An increase in Money Supply will decrease the interest rate and increase the level of inflation...
An increase in Money Supply will decrease the interest rate and increase the level of inflation in the domestic market ...An increase in Money Supply will decrease the interest rate and decrease the exchange rate (the rate at which currencies can be traded for one another) I can't understand. Please explain this with a diagram.
An open market sale will A. Increase the bank reserves and money supply, and causes the...
An open market sale will A. Increase the bank reserves and money supply, and causes the federal funds rate to fall. B. Reduce the bank reserves and money supply, and causes the federal funds rate to raise. C. Increase the bank reserves and money supply, and causes the federal funds rate to raise. D. Reduce the bank reserves and money supply, and causes the federal funds rate to fall.
How could an increase in the money supply have caused the Japanese price level to rise...
How could an increase in the money supply have caused the Japanese price level to rise even though nominal interest rates temporarily remained close to zero?
If interest rates rose more in the U.S. than in Canada, then other things the same,...
If interest rates rose more in the U.S. than in Canada, then other things the same, U.S. citizens would buy more Canadian bonds and Canadian citizens would buy less U.S. bonds. Select one: True False Suppose the government went from a budget deficit to a budget surplus. According to the open-economy macroeconomic model, this should have decreased both the supply of loanable funds and the supply of dollars in the market for foreign-currency exchange. Select one: True False Question text...

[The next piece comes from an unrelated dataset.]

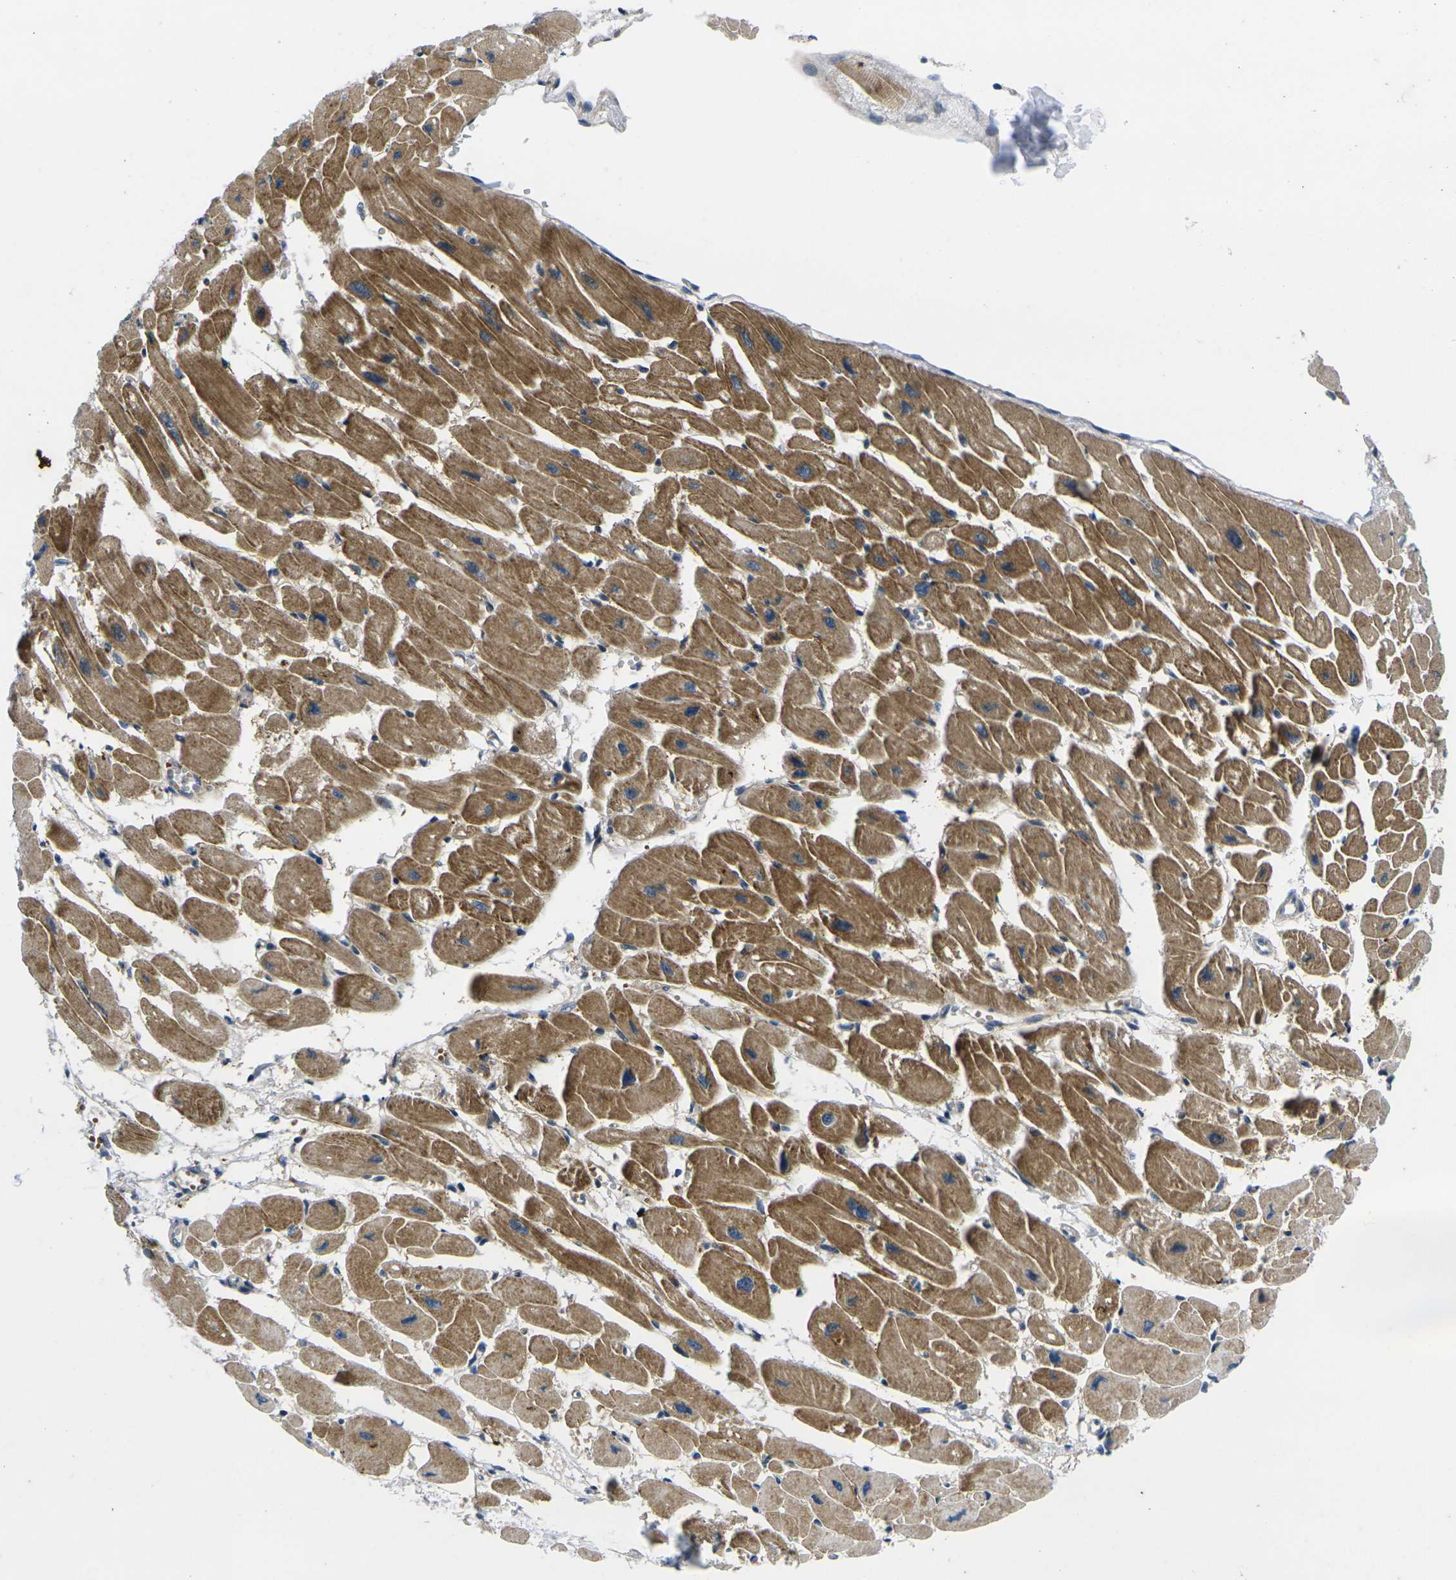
{"staining": {"intensity": "moderate", "quantity": ">75%", "location": "cytoplasmic/membranous"}, "tissue": "heart muscle", "cell_type": "Cardiomyocytes", "image_type": "normal", "snomed": [{"axis": "morphology", "description": "Normal tissue, NOS"}, {"axis": "topography", "description": "Heart"}], "caption": "Protein expression analysis of unremarkable heart muscle exhibits moderate cytoplasmic/membranous staining in about >75% of cardiomyocytes. The staining was performed using DAB (3,3'-diaminobenzidine) to visualize the protein expression in brown, while the nuclei were stained in blue with hematoxylin (Magnification: 20x).", "gene": "ROBO2", "patient": {"sex": "female", "age": 54}}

An increase in the money supply
10. Chapter mank07t, Section .255, Problem 004 An increase in the money supply A. raises interest rates and shifts aggregate demand to the right B. reduces interest rates and shifts aggregate demand to the right C. reduces interest rates and shifts aggregate supply to the right D. raises interest rates and shifts aggregate supply to the right.
An increase in the money supply
 An increase in the money supply Select one: a. raises interest rates and shifts aggregate supply to the right. b. reduces interest rates and shifts aggregate supply to the right  c. reduces interest rates and shifts aggregate demand to the right. d. raises interest rates and shifts aggregate demand to the right.